One of the most profound musical questions I was asked by one of my teachers was this: "What is behind the notes?" I've found myself listening to Clapton's "Layla" album again recently. In places the singing is as painfully raw as Robert Johnson's, offering a window directly into a tortured soul. Like Johnson, Clapton plays and sings like he has a "Hellhound on His Trail," as he struggles with demons and a love for his friend's wife. The whole album has these qualities, but take a listen to "Have You Ever Loved a Woman."

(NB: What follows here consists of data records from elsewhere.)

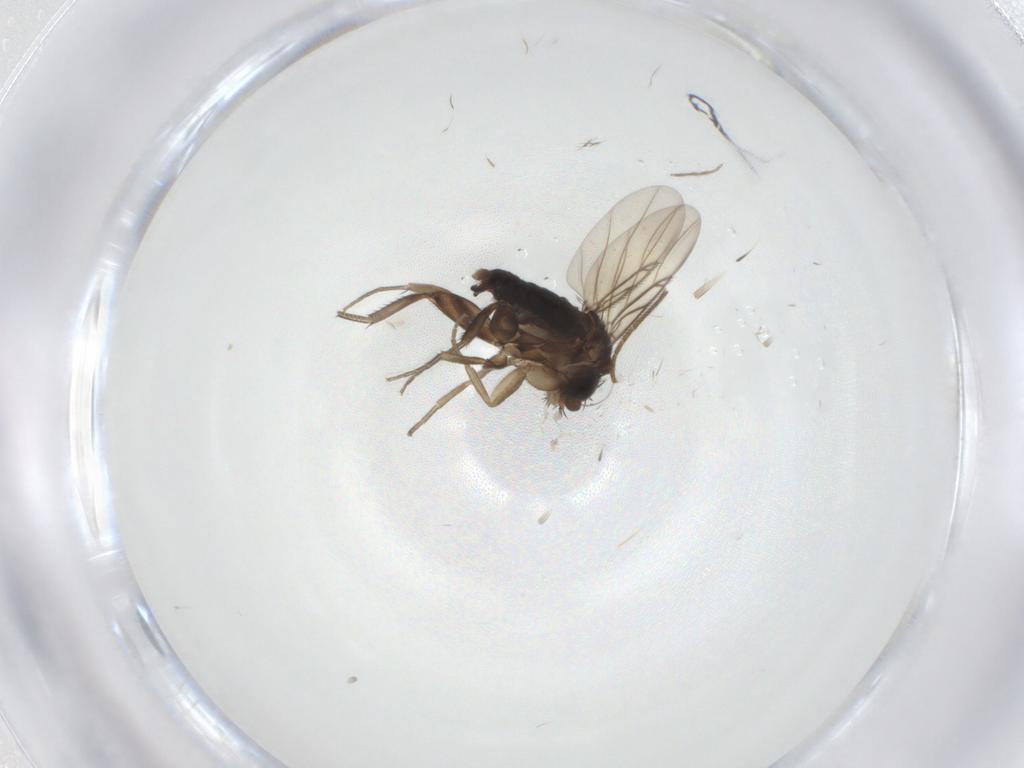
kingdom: Animalia
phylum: Arthropoda
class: Insecta
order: Diptera
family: Phoridae
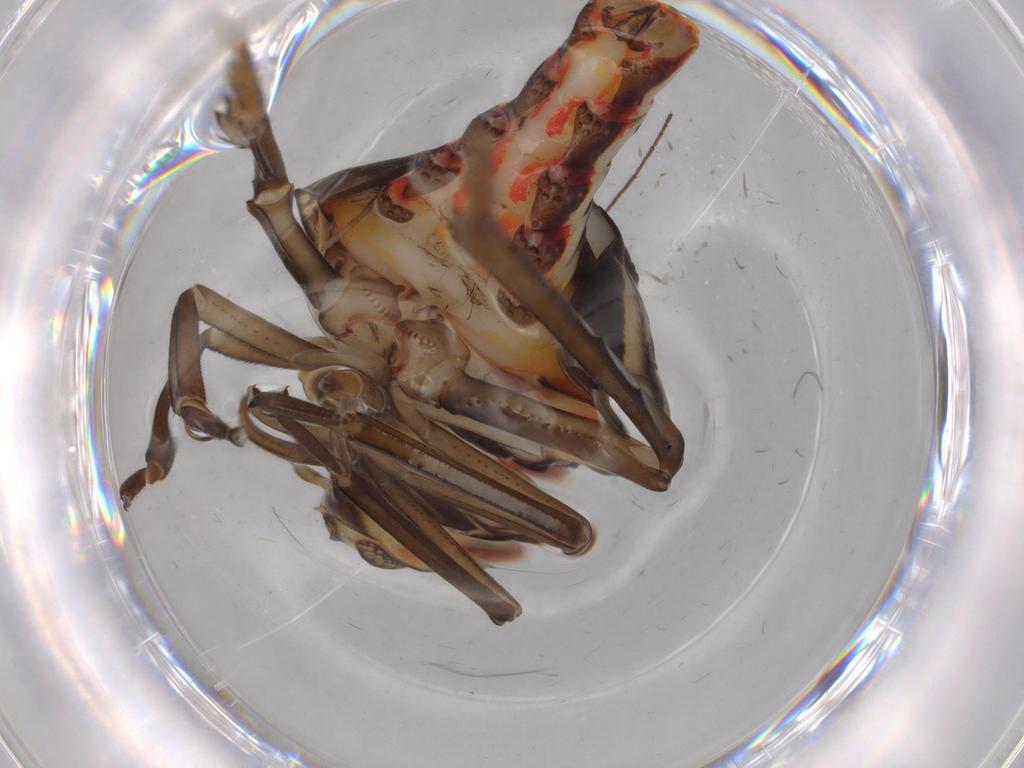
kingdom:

Clapton's solo after Duane Allman's slide solo is terrifying. Not because it's technically advanced. His note choices aren't particularly sophisticated and rhythmically it's rather primitive too. But I defy you to tell me that you cannot understand the playing on an emotional level. It's hairs on the back of your neck stuff (and I speak as someone whos not a huge Clapton fan).

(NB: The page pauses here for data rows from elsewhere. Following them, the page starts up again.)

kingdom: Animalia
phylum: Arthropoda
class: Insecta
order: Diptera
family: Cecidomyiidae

It's so powerful that I want to grab my guitar and learn to play it. But I know that just playing the notes and rhythms will never be enough.

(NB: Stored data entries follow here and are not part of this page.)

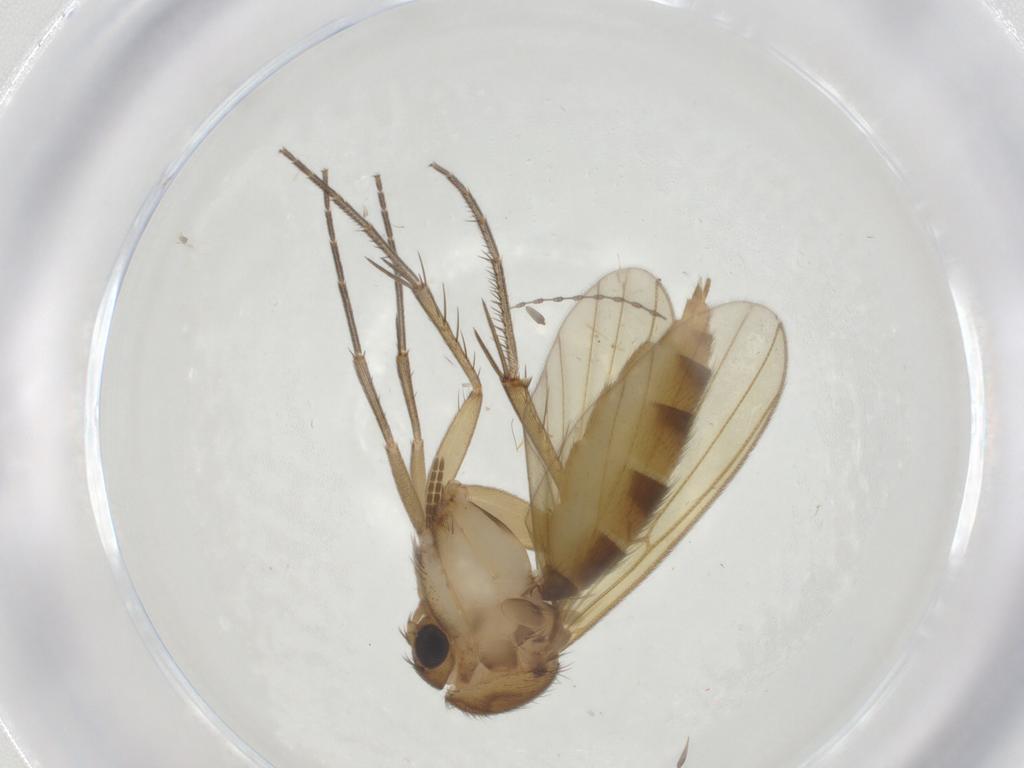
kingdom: Animalia
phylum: Arthropoda
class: Insecta
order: Diptera
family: Mycetophilidae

What is important is my (and your) reaction to this music. The emotional and expressive quality of improvisation is something you don't get by just copying the notes and learning the solo. On a superficial level, it's a way of developing some vocabulary, to give you something to say. But the power of improvisation (and music) lies not in WHAT you say, but in HOW it is said.
What is behind the notes is a man in turmoil. Clapton's ability to convey this at an extremely deep level through the way he plays is what counts. There have been periods in his career where his status as "Guitar God" has been highly questionable this isn't one of them.